Как всегда в таких случаях, я стал перебирать в памяти неудачи, анализировать и очень жалеть свою невезучую личность – сентиментальное состояние, в которое куда легче впасть, чем из него выйти. Смешно, однако, находятся люди, которые и мне завидуют – моей довольно-таки жалкой журналистской известности, холостому состоянию, квартирке и даже ржавой железной банке, хромоногому "Запорожцу". Все-таки нет такого разнесчастного человека, который в глазах еще больших неудачников не кажется избранником божьим, баловнем судьбы… А чего это я, в самом деле, разнылся? Ноги ходят, голова не бог весть как, но варит, и крыша над ней не дырявая, а под крышей Монах. Обругав себя размазней и слюнтяем, я вытащил из рундука чемодан, начал складывать вещи и застыл, пораженный неожиданно охватившим меня ощущением.

Мне совсем не хотелось возвращаться!

Я снова присел и закурил. Да, совсем не хотелось. Как болельщик проигрывающей команды не покидает стадион, так и я должен сидеть здесь до финального свистка. Иначе ответный гол, которого жаждало все мое существо, могут забить без меня. А не забьют – я все-таки сидел, болел, делал все, что мог. Не получится цикл – черт с ним, не беда: все, что я здесь увидел, спрячется в подкорке и когда-нибудь проглянет, как после бурных ливней, размывших овраг, иногда обнажаются зарытые в землю монеты.

Будоражимый этими нестройными мыслями, я сунул чемодан обратно в рундук и только хотел одеться, чтобы выбраться на палубу, как по трансляции послышался голос Лыкова: "Крюкова просят зайти в каюту капитана".

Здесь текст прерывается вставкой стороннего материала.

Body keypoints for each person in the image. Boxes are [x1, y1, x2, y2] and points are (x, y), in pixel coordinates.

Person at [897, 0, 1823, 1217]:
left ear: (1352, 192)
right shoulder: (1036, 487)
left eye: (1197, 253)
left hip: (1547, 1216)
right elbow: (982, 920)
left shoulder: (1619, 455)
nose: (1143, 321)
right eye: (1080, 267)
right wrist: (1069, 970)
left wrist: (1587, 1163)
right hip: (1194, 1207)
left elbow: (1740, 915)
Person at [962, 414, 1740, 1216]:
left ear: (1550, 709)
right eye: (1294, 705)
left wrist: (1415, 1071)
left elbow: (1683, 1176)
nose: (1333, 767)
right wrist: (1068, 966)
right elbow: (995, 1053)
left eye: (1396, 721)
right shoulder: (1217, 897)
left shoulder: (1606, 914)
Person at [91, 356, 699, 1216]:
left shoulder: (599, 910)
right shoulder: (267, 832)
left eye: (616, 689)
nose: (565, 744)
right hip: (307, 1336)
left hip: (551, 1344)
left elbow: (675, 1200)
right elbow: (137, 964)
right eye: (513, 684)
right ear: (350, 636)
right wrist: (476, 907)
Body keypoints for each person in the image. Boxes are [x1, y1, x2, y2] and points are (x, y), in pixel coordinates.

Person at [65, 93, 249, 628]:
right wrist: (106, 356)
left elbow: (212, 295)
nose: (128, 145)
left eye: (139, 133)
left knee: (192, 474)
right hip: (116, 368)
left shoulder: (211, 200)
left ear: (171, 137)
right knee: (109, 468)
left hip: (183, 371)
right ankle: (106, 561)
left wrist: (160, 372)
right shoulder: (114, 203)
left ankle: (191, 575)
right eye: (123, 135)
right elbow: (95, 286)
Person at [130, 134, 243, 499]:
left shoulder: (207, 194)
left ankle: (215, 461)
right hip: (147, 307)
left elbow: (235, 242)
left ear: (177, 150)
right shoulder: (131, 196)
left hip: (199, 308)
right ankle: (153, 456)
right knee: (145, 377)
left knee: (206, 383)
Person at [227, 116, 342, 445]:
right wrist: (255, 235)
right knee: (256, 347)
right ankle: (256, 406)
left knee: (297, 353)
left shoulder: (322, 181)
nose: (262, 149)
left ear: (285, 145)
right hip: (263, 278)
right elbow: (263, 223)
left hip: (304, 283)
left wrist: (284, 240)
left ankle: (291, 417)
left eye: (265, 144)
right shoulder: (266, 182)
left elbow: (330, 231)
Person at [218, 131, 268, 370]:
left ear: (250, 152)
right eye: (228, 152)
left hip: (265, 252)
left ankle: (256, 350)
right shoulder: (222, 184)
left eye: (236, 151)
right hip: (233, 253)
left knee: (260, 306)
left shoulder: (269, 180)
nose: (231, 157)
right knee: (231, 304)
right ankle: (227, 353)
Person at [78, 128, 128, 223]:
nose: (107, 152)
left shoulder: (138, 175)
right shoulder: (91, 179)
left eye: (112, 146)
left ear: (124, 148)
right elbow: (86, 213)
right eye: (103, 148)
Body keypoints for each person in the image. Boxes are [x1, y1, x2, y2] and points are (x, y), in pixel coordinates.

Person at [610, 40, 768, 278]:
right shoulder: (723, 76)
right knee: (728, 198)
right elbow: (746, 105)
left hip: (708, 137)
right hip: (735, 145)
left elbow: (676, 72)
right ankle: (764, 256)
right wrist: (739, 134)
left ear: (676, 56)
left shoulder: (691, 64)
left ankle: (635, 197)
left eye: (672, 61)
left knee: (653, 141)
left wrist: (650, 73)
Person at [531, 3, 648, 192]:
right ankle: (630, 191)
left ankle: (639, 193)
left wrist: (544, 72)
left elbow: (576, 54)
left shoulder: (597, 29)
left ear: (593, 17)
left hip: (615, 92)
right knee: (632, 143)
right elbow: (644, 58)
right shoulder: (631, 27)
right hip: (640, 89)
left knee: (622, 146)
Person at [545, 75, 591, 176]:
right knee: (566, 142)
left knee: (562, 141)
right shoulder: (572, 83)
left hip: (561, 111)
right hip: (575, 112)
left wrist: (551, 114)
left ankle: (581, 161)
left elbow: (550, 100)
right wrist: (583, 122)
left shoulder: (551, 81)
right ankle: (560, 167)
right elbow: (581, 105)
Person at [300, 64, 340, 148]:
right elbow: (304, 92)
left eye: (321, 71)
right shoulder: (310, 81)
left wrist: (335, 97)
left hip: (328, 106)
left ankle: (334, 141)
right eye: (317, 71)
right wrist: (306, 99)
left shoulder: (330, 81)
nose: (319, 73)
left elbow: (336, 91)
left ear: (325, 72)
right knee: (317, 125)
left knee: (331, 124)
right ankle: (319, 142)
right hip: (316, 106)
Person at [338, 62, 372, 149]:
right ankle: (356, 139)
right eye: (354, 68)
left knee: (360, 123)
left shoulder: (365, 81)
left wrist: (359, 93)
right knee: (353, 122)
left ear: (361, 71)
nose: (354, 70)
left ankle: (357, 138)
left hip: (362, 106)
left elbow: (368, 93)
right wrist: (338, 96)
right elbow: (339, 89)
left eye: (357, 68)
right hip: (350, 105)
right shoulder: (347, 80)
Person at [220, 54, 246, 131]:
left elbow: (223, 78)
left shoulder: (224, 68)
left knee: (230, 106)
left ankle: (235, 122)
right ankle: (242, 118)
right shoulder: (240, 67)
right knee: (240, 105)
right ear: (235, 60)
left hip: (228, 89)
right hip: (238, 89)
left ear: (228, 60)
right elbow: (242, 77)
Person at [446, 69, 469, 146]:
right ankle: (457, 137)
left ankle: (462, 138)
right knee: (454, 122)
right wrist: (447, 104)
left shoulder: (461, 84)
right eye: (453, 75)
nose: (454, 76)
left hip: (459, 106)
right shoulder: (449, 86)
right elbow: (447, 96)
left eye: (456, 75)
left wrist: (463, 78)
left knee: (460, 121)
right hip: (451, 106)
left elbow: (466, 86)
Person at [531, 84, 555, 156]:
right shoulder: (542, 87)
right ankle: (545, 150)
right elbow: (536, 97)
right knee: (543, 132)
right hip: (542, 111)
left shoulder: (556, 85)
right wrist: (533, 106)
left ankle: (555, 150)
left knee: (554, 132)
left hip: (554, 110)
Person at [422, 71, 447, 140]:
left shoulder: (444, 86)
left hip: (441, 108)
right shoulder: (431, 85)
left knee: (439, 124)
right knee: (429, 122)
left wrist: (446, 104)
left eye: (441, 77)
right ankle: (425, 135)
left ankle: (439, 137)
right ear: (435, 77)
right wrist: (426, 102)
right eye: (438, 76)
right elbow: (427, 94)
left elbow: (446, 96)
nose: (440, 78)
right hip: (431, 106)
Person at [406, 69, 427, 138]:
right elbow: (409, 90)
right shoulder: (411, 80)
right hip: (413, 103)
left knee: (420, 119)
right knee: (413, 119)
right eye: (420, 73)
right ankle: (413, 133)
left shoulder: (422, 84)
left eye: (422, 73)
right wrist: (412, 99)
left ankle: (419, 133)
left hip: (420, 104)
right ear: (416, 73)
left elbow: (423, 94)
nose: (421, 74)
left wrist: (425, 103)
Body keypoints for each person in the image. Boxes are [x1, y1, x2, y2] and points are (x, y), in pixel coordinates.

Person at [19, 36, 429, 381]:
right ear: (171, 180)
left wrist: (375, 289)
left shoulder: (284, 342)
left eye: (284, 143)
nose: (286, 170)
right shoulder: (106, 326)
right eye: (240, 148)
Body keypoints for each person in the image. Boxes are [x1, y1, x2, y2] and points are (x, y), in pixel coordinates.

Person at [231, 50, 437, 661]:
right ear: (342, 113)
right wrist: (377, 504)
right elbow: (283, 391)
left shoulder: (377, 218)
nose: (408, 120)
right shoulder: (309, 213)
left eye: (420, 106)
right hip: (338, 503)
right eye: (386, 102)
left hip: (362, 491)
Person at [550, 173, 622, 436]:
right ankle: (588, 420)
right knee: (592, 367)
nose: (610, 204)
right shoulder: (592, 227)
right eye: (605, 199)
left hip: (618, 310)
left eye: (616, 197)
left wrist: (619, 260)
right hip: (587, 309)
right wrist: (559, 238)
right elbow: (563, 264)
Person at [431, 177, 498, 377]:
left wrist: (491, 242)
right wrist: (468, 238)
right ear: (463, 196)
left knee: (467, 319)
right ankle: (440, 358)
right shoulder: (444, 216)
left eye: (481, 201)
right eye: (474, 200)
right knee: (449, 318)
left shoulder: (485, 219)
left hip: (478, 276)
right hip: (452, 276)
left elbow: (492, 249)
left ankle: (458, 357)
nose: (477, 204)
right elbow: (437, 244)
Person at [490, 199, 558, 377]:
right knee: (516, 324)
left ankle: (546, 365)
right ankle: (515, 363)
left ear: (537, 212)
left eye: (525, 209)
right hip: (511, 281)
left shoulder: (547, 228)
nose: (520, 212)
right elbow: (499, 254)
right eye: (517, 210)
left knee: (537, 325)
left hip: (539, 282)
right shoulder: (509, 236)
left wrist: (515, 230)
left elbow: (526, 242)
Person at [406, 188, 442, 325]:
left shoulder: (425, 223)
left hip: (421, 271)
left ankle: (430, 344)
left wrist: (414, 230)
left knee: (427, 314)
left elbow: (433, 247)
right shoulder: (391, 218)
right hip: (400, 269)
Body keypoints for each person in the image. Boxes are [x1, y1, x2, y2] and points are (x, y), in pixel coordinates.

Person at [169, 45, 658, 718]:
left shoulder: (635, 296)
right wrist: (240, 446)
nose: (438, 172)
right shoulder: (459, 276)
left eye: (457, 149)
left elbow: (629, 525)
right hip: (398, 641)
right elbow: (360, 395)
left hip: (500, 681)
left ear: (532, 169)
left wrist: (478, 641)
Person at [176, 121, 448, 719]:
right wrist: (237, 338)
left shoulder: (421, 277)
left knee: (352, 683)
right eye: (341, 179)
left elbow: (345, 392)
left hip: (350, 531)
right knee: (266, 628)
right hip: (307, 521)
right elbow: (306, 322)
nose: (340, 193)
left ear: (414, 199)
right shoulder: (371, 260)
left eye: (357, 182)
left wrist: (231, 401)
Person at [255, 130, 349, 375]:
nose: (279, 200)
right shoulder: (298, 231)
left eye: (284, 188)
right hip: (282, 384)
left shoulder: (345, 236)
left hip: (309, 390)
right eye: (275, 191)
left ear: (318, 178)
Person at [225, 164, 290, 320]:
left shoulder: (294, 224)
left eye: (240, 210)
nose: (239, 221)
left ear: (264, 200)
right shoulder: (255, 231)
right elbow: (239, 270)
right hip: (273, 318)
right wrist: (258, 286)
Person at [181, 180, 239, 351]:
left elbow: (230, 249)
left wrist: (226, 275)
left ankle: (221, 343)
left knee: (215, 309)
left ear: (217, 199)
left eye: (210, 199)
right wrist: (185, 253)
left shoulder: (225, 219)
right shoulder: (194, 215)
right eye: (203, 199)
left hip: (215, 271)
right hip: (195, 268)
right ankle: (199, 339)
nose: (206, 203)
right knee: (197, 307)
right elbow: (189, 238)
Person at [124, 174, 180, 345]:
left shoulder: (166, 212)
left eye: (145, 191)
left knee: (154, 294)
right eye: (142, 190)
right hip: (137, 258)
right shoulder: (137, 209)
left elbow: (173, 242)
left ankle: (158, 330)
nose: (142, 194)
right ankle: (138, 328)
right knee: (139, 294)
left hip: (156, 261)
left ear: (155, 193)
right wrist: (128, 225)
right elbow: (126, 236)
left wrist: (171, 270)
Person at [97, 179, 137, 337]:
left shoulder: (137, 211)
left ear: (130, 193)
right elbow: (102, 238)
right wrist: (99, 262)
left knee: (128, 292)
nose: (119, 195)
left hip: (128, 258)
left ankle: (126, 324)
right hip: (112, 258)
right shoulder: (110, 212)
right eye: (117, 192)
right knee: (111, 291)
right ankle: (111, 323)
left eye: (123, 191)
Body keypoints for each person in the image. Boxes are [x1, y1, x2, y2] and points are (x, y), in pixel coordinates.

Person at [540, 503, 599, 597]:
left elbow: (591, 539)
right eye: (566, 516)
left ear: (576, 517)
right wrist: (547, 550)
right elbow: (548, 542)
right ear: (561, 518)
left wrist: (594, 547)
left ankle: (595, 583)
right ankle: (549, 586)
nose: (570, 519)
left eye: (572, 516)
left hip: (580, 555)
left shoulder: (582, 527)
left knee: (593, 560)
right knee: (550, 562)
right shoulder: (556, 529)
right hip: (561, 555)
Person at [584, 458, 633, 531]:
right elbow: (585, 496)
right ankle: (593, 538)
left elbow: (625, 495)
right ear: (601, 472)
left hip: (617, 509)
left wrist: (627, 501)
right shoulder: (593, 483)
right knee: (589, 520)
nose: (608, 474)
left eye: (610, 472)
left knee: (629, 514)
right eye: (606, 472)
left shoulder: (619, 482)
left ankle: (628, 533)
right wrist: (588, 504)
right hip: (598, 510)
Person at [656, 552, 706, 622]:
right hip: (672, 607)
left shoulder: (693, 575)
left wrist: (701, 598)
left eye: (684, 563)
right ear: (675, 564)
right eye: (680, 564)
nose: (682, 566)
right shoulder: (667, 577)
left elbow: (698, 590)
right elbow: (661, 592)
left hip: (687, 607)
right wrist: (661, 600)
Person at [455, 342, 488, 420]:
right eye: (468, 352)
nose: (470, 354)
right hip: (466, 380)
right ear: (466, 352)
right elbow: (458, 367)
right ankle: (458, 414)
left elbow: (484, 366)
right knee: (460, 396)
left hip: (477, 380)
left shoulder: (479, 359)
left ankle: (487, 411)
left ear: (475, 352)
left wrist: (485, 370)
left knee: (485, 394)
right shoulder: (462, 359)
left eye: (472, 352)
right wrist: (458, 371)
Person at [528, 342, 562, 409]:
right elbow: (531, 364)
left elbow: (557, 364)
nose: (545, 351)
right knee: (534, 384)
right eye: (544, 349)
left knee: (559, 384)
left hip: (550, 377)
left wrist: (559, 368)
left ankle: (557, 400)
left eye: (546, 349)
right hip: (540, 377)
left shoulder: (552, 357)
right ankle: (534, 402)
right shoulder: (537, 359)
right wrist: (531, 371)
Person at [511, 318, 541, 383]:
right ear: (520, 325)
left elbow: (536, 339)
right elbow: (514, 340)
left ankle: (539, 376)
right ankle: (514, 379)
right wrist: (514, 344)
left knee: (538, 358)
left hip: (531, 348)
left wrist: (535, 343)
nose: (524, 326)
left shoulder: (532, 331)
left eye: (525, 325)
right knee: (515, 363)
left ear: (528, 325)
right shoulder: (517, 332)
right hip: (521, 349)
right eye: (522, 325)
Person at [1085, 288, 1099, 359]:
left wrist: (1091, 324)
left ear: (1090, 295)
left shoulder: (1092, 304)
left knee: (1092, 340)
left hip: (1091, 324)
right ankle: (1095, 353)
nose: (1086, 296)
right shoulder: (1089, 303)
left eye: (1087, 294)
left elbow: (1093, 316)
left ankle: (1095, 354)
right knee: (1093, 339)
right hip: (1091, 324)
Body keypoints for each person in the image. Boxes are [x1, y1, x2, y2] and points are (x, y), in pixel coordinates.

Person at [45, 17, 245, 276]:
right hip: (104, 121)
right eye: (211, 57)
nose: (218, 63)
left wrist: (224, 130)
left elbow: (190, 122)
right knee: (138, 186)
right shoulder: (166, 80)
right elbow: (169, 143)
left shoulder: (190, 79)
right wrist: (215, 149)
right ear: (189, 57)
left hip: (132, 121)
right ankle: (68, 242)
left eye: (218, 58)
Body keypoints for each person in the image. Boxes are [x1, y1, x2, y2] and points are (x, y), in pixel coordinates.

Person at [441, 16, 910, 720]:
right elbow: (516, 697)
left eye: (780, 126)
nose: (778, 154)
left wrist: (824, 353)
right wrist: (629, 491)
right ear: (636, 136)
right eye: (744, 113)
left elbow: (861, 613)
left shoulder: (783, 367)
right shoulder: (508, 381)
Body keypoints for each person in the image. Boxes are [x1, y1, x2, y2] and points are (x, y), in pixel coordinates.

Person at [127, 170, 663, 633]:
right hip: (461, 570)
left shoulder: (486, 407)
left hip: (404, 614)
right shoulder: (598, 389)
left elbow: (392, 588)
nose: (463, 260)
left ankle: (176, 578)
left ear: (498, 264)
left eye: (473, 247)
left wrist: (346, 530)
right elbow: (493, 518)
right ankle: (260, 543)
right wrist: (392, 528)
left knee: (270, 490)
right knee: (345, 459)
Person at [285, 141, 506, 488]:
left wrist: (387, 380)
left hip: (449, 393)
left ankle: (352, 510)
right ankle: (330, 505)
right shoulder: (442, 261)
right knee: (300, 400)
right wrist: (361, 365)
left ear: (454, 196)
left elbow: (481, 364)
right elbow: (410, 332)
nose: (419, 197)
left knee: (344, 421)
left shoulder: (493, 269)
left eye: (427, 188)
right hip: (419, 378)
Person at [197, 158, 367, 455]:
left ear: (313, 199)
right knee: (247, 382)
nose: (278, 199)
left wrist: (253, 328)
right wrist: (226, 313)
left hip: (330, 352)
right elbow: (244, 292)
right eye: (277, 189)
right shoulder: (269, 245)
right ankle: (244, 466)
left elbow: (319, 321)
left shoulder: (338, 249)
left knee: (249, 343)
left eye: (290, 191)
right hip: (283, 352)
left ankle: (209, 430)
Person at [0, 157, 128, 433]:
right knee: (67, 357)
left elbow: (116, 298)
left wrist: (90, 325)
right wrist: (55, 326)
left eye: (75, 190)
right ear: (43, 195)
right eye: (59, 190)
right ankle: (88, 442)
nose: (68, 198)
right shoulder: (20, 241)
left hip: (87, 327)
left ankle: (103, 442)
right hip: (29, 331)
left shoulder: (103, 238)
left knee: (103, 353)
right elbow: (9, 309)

Бывает, что неделями никаких событий не происходит и никому ты не нужен, тоскуешь, места себе не находишь, и, вдруг события прут навалом, и всем до тебя есть дело, и рвут тебя на части, ничего ты не успеваешь и сожалеешь только о том, что в сутках двадцать четыре часа, а не сорок восемь.

С той самой минуты так со мной и происходило на "Семене Дежневе".

Чернышев сидел в кресле чрезвычайно довольный – таким я не видывал его недели две, никак не меньше. Мне даже показалось, что он еле удерживается, чтоб не пуститься в пляс: притопывает ногой, потирает руки – вот тебе и "сглазили Алешу, порчу вывели", как только вчера жаловалась Баландину Любовь Григорьевна.

– Садись, Паша, – с крайним дружелюбием поглядывая на меня, предложил он. – Пей чай, кури. Совсем забыл капитана, хоть бы проведал, здоровьем поинтересовался. Где пропадал?

– Отсыпался. Очень хорошо в нашем плавании спится, как в санатории.

– Ну, буквально мои слова! – восторженно подхватил Чернышев, – Я тебе по секрету, Паша, как другу: отпуска не надо! Только чур: в газете об этом ни гугу, а то из моего парохода и впрямь плавучий санаторий сделают. Может, оно и правильно, да ведь оклады понизят, оклады!

– Увертюра окончена? Переходим к содержанию первого действия.

– Последнего, – поправил Чернышев. – Потому что мой заместитель по науке, человек, мнение которого для меня закон, решил, что к концу февраля пора кончать. Я тут же прикинул на счетах – а я сызмальства, с детского сада, Паша, к арифметике был способами, как дьявол, – что остается двенадцать суток. А там, – он зажмурился от удовольствия, – домой… Паркет натру, ковры на снегу выбью – может, подсобишь, у тебя это здорово получается, а? Каждый вечер с дочками в кино буду ходить… Жизнь, Паша!

– Вы про Марию Васильевну забыли упомянуть, – сказал я.